Container freight rates hit a five-year high of $1,885 per 40-foot box last week, according to Drewry’s composite World Container Index, despite a huge contraction in the liner trades over the past few months caused by the Covid-19 pandemic.

The latest estimates suggest the ocean container trade will fall by 9.4% in teu-mile terms over the whole of 2020 and 8.5% in straight box numbers, according to Clarksons Research. But the fact that freight rates are still going up is not a miracle, it is down to robust capacity management.

This has involved container lines ­cutting, or “blanking”, sailings to avoid an excess of ships chasing too few boxes as volumes deteriorate.

If anything, it has been the other way round. Freight rates have risen as customers struggle to book slots. Availability of cargo space is now seen by shippers and forwarders as the most important criterion of carrier service, Drewry said in its latest survey. Dissatisfaction with prices also remains high.

Greater control

In May, AP Moller-Maersk chief executive Soren Skou said freight volume losses predicted for the second quarter would be largely offset by high rates.

He admitted this was possible because lines are able to manage capacity far better than they could in the 2008/09 financial crisis, due to the greater control the now far bigger and stronger three alliances can exert. A much lower orderbook also helped.

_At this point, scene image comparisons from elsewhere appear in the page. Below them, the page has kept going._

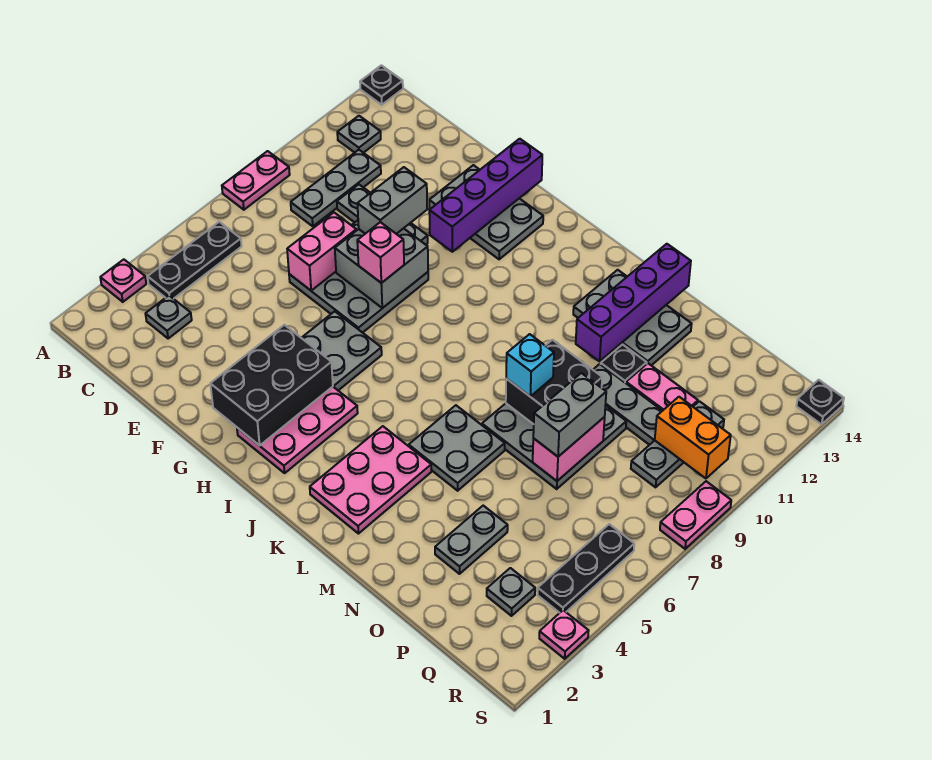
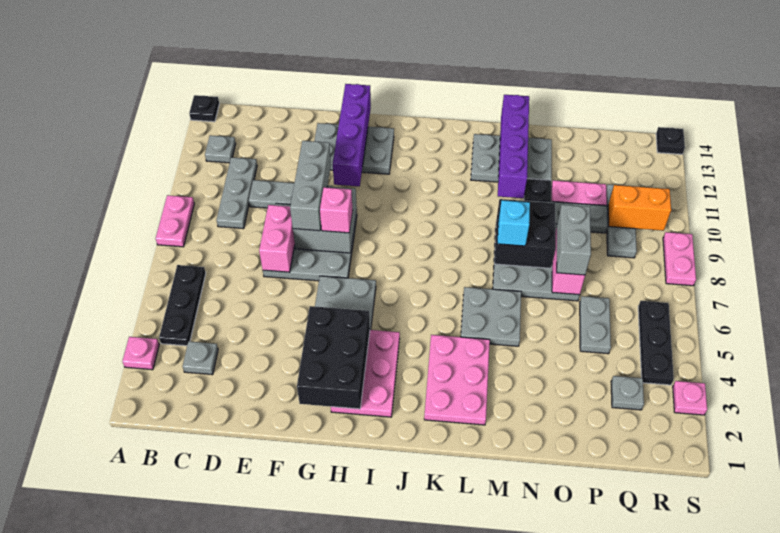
grey brick F9:F10 level 3 -> grey brick F8:F10 level 3
grey plate O3:O4 level 1 -> grey plate P5:P6 level 1

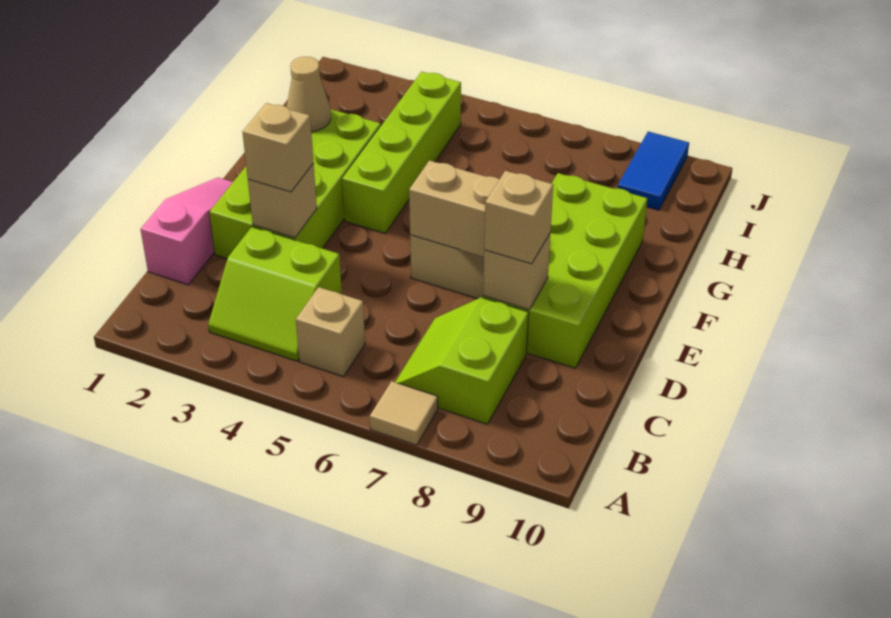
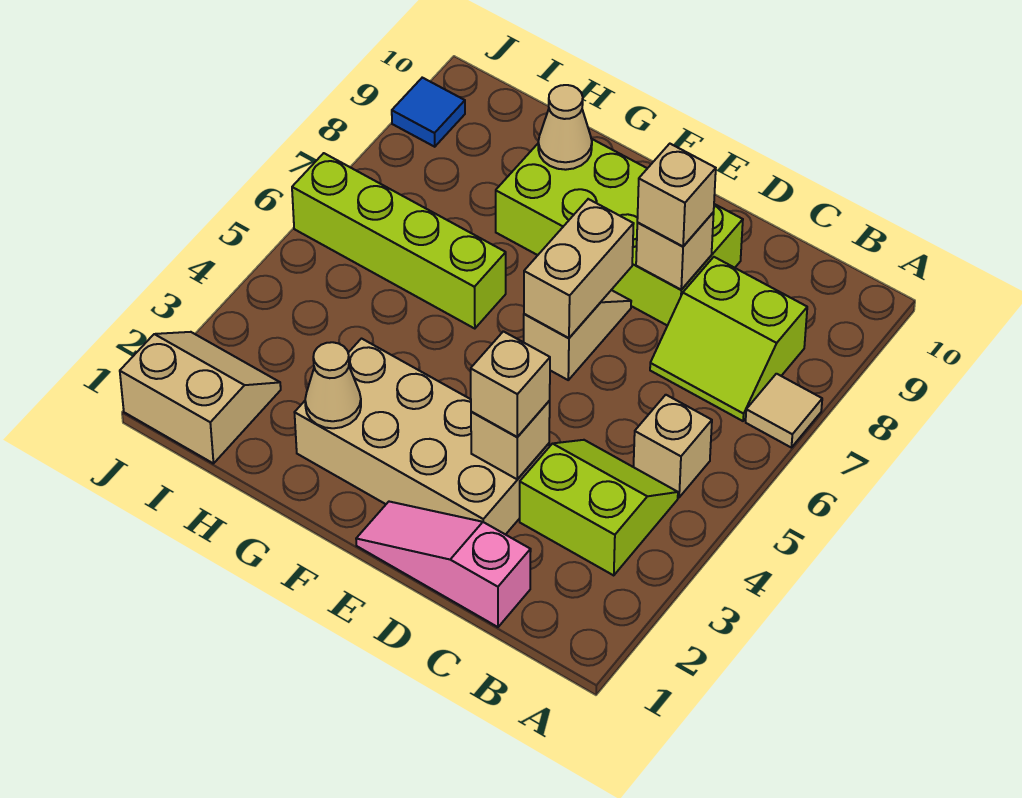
lime slope B3:C4 level 1 top C -> lime slope B3:C4 level 1 top 3
lime brick D2:G3 level 1 -> tan brick D2:G3 level 1
lime brick F4:I4 level 1 -> lime brick G6:J6 level 1
none -> tan cone G9 level 2
none -> tan slope I1:J2 level 1 top 1
blue tile I9:J9 level 1 -> blue tile J9 level 1

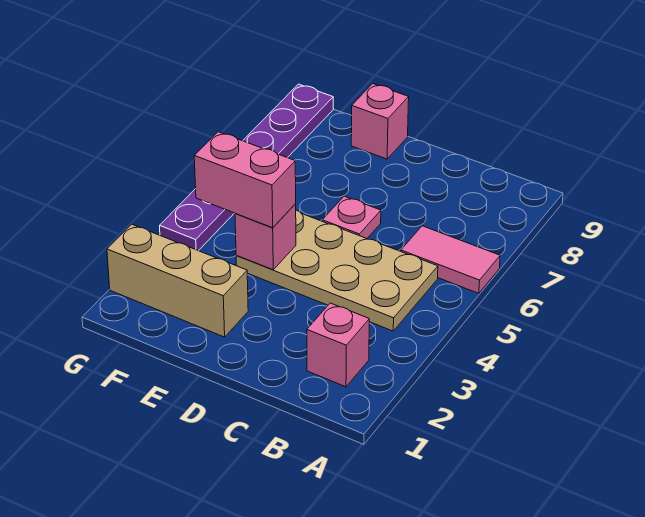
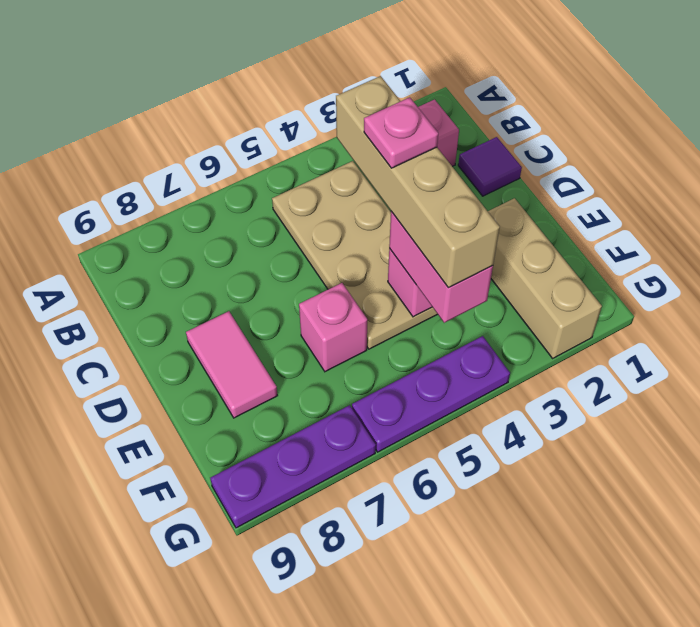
pink tile A6:B6 level 1 -> pink tile D8:E8 level 1
none -> purple tile C1 level 1
none -> tan brick C4:F4 level 4
pink plate D6 level 1 -> pink plate D4 level 5
pink brick E9 level 1 -> pink brick E6 level 1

The container industry remains, after cruise shipping, the maritime sector most likely to be hard hit by Covid-19, and the financial health of some carriers, mainly smaller independents, remains uncertain.

But the big liner groupings, in the words of the ­biggest carrier in the biggest alliance, are ­controlling market capacity in ways not dissimilar, on the face of it, to the practices that led competition authorities to abolish the price-fixing cartels, called conferences, in the mid-2000s.

Big liner groupings are controlling market capacity in ways not dissimilar to the practices that led to the abolition of the price-fixing cartels in the mid-2000s

Shippers have argued at each five-yearly renewal of the European Union’s block exemption for liner consortia from those competition regulations that flaws in the European Commission’s thinking include one-sided assumptions on efficiency and a failure to identify remaining benefits to users.

'Abuse of power'

The European Shippers’ Council says rationalisation has resulted in a continuous deterioration in the quality of service and an abuse of power of the alliances’ dominant role in not maintaining an adequate level of choice and sufficient options in terms of frequency of sailings and ports called.

Schedule reliability has improved this year, according to analyst Sea-Intelligence, possibly because it is easier for lines to keep services regular when operating fewer vessels. But the average delay for boxships that arrive late has been consistently high throughout 2020, and on an upwards trend since March. April and May 2020 figures were the highest for their months.

The latest figures for blank sailings due in the third quarter increased from 13 announced in week 20 to 82 in week 26 (the last reported), Sea-Intelligence added.

Sailings are not being blanked in a uniform manner across the major East-West trades, though, with a sharp decrease on the Asia-North America West Coast route being reversed as sailings are reinstated — probably, the analysts believe, due to carriers pulling out too much capacity in the first place, not because of rising freight volumes.

It is not only shippers that have been hit by the rise of the alliances. In contrast to 2008, when conferences were abolished in Europe, containership owners now find it hard to negotiate profitable charter rates from the big alliances, and smaller owners are being forced to consolidate to keep their heads above water.

Silver lining

But at the same time, freight rate benchmarking firm Xeneta has reported that long-term contracted rates fell for a second month in June, and are now 1.3% down year on year.

Spot freight rates are providing a silver lining for carriers, but for that to continue, they will need the volumes to return while they continue to protect rates by controlling capacity.

Whether memories of market management will be strong enough by the next review of the consortia exemption in 2024, and whether the methods used are deemed anticompetitive, will be a major determinant in how container shipping evolves towards the 2030s.